A blog about living in Aberdeen, New Jersey.

Monday, May 16, 2011

Dragged Through the Mud

When Brookdale Community College blamed the Monmouth County Freeholders for a huge planned increase in tuition earlier this year, the Freeholders unleashed their venom against now former Brookdale President Peter Burnham, according to the Huff Post. They took his compensation package to the media and sent his expense vouchers to Trenton for investigative scrutiny, expressing their surprise at his outrageous pay and benefits, prompting a public frenzy against Mr Burnham.

The typical resident of Monmouth County isn't a corporate CEO or university president, so Burnham's high salary and benefits, touted in article after article in our newspapers as if evidence of a crime, naturally tended to rub the man on the street the wrong way. And close scrutiny of expense vouchers at this level is bound to dredge up some dirt -- maybe enough to have someone reprimanded or even fired but not a criminal act. Yet his credit card receipts have been "being reviewed by the Attorney General" for quite some time now.

The Freeholders and their delegates to the county's Board of School Estimate should have known about Burnham's compensation arrangement, and if they didn't they weren't doing their job. If they'd bothered to ask they would have learned that Mr Burnham had a glittery compensation package because the trustees had to match a compensation package offered to him by a much larger institution. The trustees could have let him leave, and upon reflection that probably would have been the wisest course, but they decided to pay him to stay. And that involved a club membership, a fancy vehicle, and costs for his kids to attend college. It was a negotiated compensation package. Presidents of colleges make obscene amounts of money these days. Compare it to how much your local school superintendent makes. Not that much different, actually.

So why didn't the Board of School Estimate object to the deal long ago if it was so outrageous? Because they didn't conduct proper oversight. Freeholder John Curley is trying to make up for lost time and will eventually overstep. But for now he's pressing his advantage and making some headway.

You probably aren't aware that no official charges have been leveled against Mr Burnham and he didn't resign, he retired. After all, it isn't a crime to get paid. There is the matter of disputed credit card reimbursements, but those aren't sexy enough to be rehashed in countless news articles. No, it is his compensation and benefits that keep getting brought up.
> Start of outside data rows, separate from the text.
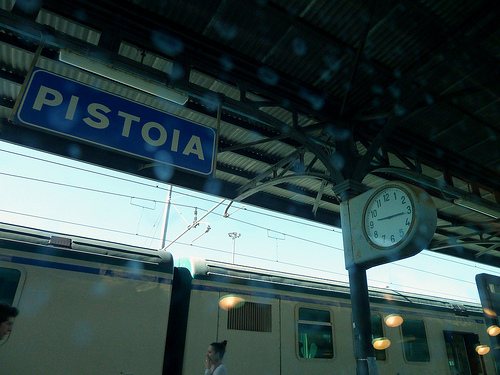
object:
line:
[133, 265, 180, 304]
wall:
[94, 252, 179, 339]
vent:
[227, 299, 273, 334]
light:
[453, 197, 498, 221]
And those issues aren't a crime.

Mr Burnham's lawyer addressed the vouchers in brief comments to The News Transcript. The paper's 4 May 2011 edition said Mr Burnham and the county simply disagreed over which expenses were part of the current contract. But the media hype has resulted in coverage like that seen in The Gloucester County Times, which equated Mr Burnham's dispute over reimbursed credit card expenses with forgery charges being brought against a local community college president in southern Jersey.

This whole shock and outrage act we've heard from the Freeholders in the past two months has been disingenuous. The Board of School Estimate and, by extension, the Freeholders, were as much a part of the problem as anyone. And let's not forget Governor Christie's cuts in state aid to education, which were the root cause of BCC's planned tuition spike this year, not Mr Burnham's salary and benefits.

I agree that reform is needed, but that shouldn't require Mr Burnham's reputation to be dragged through the mud. Mr Curley and the Freeholders ought to cease and desist against Mr Burnham, accept their share of the blame, and get on with the county's business.